Beitrag zur Rolle der Kulturwissenschaft in der Romanistik, zur Veröffentlichung in Lendemains vorgesehen.

The Congo is Within Us. Inner Landscapes with Poetical Expressions and Political Effects in Albert Sánchez Piñol's 'Pandora al Congo

The Congo, with its vast tropical forests and gloomy landscapes, became the symbol of African topography due to the immense adventure and travel literature that enjoyed increasing popularity since the last third of the 19th century, helping to form the structures of European imagination in the epoch of colonialism. European modernity, in which solid administrations and more or less established borders of nation states defined the norms of individual behavior, left no place for the type of chivalrous adventures poeticized in the medieval epics and novels of the early modern age. This exciting spirit could only find expression on a continent where the European hero takes up his perceived right to suppress chaos by establishing his own order.
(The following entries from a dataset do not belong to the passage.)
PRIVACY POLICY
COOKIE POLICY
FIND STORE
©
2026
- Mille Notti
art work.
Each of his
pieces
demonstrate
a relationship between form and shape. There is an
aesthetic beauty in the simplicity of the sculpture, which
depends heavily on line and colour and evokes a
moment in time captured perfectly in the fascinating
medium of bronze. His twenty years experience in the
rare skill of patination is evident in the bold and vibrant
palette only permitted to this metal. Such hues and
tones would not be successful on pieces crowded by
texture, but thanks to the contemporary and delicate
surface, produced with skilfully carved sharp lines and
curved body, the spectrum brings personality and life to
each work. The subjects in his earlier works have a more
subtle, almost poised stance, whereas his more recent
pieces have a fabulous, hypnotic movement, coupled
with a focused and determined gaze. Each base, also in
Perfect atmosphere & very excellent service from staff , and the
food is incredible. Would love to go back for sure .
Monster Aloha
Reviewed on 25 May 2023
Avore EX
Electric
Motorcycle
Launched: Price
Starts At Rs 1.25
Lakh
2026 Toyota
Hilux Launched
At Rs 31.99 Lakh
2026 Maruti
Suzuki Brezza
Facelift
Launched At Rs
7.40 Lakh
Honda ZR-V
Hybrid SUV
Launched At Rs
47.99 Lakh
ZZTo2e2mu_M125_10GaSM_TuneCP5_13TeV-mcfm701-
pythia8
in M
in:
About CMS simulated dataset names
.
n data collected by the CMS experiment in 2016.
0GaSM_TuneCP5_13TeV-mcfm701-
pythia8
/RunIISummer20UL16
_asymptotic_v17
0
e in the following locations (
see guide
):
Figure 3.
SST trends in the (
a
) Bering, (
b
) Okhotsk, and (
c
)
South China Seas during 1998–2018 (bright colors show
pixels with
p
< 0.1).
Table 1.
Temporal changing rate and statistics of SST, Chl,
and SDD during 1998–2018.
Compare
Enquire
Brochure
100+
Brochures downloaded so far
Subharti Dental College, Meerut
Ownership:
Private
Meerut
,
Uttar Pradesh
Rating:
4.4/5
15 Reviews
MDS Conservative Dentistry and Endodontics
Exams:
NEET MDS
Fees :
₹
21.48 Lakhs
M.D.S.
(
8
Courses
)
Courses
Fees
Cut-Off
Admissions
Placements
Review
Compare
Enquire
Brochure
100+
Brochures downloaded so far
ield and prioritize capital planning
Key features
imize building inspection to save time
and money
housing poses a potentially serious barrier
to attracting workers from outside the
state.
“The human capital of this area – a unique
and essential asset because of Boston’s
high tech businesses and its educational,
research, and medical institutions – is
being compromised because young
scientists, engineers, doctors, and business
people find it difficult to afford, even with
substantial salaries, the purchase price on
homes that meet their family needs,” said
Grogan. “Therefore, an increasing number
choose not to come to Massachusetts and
These are the historical and poetical conditions addressed through the use of strong metafictional elements in the novel Pandora al Congo (2005) by contemporary Catalan author Albert Sánchez Piñol. Beginning as a draft of a shabby colonial popular novel enjoyed by the youth of the emergent colonial empires, this postmodern pastiche covers a colonial perception of reality, distorting the skeptical view of the enlightened and critical observer. Anything that resists European common sense seems possible in the Congo, where civilized people defend mankind at a bloody border between culture and barbarism. Thus, the murderer, Garvey, who is presumed to be a reliable eye-witness, succeeds in freeing himself from any wrongdoing and is even celebrated as a Savior of mankind. Ultimately, he opens Pandora's Box to unleash the demons of prejudice and superstition.

On the eve of the First World War, even the vision of a living subterrestrial people who are about to make an assault on humanity appears conceivable. By weaving tropical landscapes with the magic of a fascinating and gruesome world, the novel puts Western views of Africa and the Congo on trial; one which has until now by no means lost its validity.